[erlang-questions] output to standard_error crashes sometimes on R18

Andreas Schultz aschultz@REDACTED
Thu Aug 6 12:41:22 CEST 2015


Since I upgraded to 18.0.2, my Erlang application Linux sometimes crash
with egain in standard error. The crash is triggered by something like this:

   io:format(standard_error, "started ~s~n", [application]).

The actual crash looks like this:

** Generic server standard_error_sup terminating 
** Last message in was {'EXIT',<0.28.0>,eagain}
** When Server state == {state,standard_error,undefined,<0.28.0>,{local,standard_error_sup}}
** Reason for termination == 
** eagain
2015-08-06 09:14:41 =CRASH REPORT====
    initial call: supervisor_bridge:standard_error/1
    pid: <0.27.0>
    registered_name: standard_error_sup
    exception exit: {eagain,[{gen_server,terminate,7,[{file,"gen_server.erl"},{line,826}]},{proc_lib,init_p_do_apply,3,[{file,"proc_lib.erl"},{line,239}]}]}
    ancestors: [kernel_sup,<0.10.0>]
    messages: []
    links: [<0.11.0>]
    dictionary: []
    trap_exit: true
    status: running
    heap_size: 376
    stack_size: 27
    reductions: 155
2015-08-06 09:14:41 =SUPERVISOR REPORT====
     Supervisor: {local,kernel_sup}
     Context:    child_terminated
     Reason:     eagain
     Offender:   [{pid,<0.27.0>},{id,standard_error},{mfargs,{standard_error,start_link,[]}},{restart_type,temporary},{shutdown,2000},{child_type,supervisor}]

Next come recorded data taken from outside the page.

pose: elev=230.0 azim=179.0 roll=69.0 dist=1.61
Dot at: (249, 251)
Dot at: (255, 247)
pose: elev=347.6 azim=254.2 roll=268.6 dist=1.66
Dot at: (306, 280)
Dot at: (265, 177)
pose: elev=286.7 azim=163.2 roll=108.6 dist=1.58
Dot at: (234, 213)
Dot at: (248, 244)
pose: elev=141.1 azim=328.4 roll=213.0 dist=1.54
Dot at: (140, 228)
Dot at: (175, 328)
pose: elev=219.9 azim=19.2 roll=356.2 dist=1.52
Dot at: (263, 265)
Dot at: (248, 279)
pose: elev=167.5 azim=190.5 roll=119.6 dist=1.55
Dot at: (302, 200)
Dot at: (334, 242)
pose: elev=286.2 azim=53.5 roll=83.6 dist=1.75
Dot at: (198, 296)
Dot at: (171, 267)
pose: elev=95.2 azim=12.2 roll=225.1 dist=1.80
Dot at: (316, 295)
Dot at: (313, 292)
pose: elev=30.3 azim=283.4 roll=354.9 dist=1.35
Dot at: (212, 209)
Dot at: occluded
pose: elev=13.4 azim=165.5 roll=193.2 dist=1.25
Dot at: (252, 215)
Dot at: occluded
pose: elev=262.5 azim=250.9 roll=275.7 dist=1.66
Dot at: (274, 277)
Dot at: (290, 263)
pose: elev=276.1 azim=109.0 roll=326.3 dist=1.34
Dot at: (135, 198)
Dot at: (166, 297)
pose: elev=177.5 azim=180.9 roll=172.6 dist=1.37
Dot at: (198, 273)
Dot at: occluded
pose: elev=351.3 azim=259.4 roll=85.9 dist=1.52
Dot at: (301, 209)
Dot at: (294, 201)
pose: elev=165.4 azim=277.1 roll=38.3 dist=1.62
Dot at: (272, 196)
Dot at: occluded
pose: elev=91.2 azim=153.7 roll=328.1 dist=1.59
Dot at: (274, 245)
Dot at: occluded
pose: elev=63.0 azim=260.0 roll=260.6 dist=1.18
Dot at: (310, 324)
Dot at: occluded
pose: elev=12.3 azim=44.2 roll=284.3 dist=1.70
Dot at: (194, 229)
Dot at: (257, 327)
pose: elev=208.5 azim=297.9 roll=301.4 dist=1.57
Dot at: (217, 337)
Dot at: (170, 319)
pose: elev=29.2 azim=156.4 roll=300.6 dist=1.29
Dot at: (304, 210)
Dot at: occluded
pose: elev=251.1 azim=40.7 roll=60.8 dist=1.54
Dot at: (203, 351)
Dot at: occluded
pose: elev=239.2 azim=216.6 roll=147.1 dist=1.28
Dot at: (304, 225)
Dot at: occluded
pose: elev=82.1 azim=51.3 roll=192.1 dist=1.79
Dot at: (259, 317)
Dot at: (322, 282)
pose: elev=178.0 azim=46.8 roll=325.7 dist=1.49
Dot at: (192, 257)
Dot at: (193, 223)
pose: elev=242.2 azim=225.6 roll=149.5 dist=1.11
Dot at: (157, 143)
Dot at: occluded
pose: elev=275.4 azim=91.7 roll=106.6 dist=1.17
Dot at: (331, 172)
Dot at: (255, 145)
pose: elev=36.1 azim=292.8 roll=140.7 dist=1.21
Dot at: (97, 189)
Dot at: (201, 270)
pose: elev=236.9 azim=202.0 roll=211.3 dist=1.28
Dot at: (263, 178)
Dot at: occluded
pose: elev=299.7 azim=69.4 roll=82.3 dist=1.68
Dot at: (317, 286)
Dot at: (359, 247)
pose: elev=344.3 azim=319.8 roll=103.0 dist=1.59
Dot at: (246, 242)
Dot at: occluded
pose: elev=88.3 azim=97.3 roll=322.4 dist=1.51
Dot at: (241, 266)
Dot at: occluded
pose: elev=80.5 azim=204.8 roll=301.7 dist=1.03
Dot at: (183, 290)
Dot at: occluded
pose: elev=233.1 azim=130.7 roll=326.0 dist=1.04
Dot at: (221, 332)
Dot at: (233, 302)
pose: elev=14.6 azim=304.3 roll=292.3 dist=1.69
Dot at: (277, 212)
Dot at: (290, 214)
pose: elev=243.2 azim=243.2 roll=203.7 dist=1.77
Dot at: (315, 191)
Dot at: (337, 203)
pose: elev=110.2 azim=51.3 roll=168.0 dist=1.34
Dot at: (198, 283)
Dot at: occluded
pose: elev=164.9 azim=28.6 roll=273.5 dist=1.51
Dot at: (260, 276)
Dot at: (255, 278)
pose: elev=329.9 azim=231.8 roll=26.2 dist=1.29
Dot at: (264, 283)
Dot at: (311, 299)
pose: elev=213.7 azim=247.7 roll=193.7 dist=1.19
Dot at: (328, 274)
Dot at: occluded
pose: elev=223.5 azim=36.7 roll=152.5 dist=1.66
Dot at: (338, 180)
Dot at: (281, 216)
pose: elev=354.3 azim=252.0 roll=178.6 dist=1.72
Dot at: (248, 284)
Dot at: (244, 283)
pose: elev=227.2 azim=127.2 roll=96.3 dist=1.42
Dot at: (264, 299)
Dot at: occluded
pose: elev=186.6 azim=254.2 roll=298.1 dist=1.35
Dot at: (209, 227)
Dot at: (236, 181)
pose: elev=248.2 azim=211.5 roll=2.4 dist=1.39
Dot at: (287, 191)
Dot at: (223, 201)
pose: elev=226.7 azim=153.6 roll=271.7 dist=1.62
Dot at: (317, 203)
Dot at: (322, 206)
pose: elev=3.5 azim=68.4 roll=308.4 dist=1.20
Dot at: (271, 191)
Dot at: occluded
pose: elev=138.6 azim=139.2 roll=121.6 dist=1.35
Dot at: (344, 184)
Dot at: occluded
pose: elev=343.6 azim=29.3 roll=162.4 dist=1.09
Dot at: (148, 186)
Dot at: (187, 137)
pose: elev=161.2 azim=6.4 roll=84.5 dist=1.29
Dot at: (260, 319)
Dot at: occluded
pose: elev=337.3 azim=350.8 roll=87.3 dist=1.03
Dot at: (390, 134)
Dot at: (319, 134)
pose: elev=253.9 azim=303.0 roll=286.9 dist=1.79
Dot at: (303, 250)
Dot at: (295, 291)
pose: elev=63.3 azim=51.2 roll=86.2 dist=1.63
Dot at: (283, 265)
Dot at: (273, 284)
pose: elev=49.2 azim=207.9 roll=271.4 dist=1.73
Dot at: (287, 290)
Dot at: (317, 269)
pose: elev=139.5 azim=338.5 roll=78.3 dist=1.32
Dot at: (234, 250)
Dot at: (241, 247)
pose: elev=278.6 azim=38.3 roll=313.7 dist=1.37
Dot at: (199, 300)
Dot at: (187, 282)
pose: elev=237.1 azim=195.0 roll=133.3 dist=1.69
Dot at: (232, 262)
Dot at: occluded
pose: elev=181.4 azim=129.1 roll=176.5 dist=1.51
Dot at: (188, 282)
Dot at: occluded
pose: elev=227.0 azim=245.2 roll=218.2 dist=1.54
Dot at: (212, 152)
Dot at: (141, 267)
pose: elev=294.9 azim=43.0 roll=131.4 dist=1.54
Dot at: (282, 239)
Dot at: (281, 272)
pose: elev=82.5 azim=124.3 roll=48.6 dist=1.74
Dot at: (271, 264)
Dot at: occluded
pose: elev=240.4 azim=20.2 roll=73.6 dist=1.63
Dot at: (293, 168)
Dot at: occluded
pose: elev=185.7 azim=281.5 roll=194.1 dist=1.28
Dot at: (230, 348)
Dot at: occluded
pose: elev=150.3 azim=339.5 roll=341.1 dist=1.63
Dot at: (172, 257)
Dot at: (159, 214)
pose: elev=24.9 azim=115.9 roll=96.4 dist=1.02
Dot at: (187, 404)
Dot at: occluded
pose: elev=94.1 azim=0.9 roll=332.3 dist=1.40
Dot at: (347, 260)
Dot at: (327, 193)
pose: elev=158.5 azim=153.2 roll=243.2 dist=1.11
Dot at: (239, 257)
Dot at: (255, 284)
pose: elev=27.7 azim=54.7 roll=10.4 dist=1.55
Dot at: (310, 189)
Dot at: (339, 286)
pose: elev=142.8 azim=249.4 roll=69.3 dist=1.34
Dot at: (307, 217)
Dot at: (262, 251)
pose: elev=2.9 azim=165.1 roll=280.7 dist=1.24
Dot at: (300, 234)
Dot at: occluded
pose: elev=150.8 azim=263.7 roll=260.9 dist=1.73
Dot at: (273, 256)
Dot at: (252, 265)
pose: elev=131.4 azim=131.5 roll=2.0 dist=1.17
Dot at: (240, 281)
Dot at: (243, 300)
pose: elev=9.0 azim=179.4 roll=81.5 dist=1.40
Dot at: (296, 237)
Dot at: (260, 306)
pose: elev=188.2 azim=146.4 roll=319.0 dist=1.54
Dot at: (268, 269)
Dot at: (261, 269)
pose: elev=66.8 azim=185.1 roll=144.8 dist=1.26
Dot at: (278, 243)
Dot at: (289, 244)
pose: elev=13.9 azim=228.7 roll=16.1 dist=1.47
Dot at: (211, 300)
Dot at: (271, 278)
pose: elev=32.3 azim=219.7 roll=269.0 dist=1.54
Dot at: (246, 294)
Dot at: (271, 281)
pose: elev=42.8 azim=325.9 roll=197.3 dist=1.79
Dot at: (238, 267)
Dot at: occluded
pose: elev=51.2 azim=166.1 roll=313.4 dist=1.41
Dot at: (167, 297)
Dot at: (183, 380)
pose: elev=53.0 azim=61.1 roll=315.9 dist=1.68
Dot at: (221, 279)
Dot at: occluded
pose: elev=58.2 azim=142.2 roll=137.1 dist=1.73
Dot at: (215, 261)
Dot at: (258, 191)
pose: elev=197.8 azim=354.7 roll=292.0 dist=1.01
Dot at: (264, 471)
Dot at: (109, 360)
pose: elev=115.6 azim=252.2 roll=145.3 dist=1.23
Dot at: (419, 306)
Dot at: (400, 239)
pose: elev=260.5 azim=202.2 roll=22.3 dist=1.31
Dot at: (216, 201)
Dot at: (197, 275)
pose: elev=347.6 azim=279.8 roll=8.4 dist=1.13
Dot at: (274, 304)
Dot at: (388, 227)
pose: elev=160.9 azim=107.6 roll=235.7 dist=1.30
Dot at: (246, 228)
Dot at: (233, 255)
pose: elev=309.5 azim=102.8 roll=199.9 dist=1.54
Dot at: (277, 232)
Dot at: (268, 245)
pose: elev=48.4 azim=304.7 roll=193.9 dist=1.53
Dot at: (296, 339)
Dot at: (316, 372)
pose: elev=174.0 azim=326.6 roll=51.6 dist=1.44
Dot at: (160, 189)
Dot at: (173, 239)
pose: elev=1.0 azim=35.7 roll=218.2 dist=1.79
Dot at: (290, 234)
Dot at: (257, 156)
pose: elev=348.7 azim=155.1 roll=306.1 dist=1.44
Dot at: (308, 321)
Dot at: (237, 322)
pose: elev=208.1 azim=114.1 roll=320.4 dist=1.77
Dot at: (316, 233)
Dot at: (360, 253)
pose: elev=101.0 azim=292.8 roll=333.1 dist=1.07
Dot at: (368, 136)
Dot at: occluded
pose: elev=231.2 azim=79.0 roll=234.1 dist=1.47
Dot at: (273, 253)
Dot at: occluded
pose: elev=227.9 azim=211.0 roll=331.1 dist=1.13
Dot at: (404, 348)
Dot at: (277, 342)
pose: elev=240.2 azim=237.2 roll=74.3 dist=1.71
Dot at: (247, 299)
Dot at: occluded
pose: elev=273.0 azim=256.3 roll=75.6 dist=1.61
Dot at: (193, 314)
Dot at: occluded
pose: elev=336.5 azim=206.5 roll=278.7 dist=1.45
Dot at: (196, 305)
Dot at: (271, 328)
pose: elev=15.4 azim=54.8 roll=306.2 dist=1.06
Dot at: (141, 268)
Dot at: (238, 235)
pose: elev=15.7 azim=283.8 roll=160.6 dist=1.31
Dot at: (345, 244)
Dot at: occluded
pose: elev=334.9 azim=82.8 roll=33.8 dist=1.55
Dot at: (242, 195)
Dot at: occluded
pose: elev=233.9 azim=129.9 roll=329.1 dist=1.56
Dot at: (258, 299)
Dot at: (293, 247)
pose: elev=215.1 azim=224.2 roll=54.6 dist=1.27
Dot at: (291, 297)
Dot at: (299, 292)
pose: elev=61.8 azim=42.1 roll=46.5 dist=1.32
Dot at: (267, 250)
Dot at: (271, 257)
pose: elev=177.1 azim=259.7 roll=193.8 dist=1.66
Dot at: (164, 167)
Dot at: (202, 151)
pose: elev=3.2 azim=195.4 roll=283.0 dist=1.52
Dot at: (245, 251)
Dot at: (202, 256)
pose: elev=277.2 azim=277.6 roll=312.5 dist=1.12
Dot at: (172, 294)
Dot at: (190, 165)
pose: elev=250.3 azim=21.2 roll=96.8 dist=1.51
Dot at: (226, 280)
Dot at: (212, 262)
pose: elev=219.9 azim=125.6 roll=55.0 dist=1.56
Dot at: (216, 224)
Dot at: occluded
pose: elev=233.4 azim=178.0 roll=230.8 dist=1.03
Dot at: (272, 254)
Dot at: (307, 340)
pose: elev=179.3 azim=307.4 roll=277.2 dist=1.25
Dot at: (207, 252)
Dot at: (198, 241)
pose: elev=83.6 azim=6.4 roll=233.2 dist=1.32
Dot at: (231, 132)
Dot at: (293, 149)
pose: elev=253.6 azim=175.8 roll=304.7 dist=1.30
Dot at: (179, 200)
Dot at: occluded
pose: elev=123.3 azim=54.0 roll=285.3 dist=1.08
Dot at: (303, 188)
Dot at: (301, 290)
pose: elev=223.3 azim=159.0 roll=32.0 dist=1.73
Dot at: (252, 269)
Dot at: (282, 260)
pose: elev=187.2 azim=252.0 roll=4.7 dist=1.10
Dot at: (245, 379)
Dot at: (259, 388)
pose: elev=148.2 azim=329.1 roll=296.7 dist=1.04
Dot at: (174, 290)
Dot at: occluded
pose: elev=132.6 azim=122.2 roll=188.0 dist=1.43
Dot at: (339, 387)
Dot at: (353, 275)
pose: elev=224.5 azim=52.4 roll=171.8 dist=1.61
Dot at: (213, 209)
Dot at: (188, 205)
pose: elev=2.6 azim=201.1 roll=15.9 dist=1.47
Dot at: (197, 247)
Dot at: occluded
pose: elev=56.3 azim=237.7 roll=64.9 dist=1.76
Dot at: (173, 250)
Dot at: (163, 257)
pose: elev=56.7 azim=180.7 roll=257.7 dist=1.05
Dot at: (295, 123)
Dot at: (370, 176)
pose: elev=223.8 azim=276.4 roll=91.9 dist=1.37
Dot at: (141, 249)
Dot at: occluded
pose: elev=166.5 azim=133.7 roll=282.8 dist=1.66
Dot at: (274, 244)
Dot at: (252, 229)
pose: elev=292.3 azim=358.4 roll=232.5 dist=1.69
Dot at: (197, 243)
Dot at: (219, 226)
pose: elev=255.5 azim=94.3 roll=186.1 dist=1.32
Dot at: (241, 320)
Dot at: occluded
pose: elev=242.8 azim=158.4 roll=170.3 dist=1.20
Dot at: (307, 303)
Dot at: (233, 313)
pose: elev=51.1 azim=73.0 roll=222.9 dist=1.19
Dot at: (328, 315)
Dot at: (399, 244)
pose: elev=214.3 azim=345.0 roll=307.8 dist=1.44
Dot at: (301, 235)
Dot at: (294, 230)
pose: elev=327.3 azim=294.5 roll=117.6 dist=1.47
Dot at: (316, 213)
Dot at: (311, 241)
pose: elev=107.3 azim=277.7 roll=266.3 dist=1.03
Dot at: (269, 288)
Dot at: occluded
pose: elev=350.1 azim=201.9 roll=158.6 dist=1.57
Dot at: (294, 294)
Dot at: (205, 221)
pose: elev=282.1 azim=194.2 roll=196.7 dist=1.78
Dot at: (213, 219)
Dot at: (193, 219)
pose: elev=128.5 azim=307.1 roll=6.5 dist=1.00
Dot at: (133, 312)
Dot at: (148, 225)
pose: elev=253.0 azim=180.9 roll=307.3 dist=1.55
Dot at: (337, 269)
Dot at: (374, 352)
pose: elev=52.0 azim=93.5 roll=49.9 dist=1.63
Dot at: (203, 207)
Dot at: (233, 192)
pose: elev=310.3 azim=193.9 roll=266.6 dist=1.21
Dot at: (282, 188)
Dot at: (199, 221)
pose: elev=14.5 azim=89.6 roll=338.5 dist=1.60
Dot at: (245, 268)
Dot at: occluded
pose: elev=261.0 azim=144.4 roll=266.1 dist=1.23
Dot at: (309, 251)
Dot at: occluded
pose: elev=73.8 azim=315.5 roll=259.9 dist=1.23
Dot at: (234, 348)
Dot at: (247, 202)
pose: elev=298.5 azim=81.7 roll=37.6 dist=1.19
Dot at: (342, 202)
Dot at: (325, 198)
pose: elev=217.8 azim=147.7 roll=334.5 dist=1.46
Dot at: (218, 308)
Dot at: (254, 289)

I have straced erl and it does get an EAGAIN on fd 2:

14209 09:14:41.170429 writev(2, [{"started gen_listener_tcp\n", 25}], 1 <unfinished ...>
14209 09:14:41.170446 <... writev resumed> ) = -1 EAGAIN (Resource temporarily unavailable)

So whats going on here???

After some searching I found a nice explanation about duped fd's and file status flags
here: http://stackoverflow.com/a/9677130 (a quick test program verifies that this indeed
happens on Linux).

So according to that, setting any of the stdio file descriptors to non-blocking, would
set all of them to non-blocking. And sure enough, strace shows this:

  14170 09:14:39.787004 fcntl(1, F_SETFL, O_RDWR|O_NONBLOCK|O_LARGEFILE) = 0

(pid 14170 is the main erl process, pid 14209 one of the threads in erl)

I have stopped digging through this at that point. Clearly, the standard_error
process or the underlying port driver should handle the EAGAIN gracefully, but
fail to do so.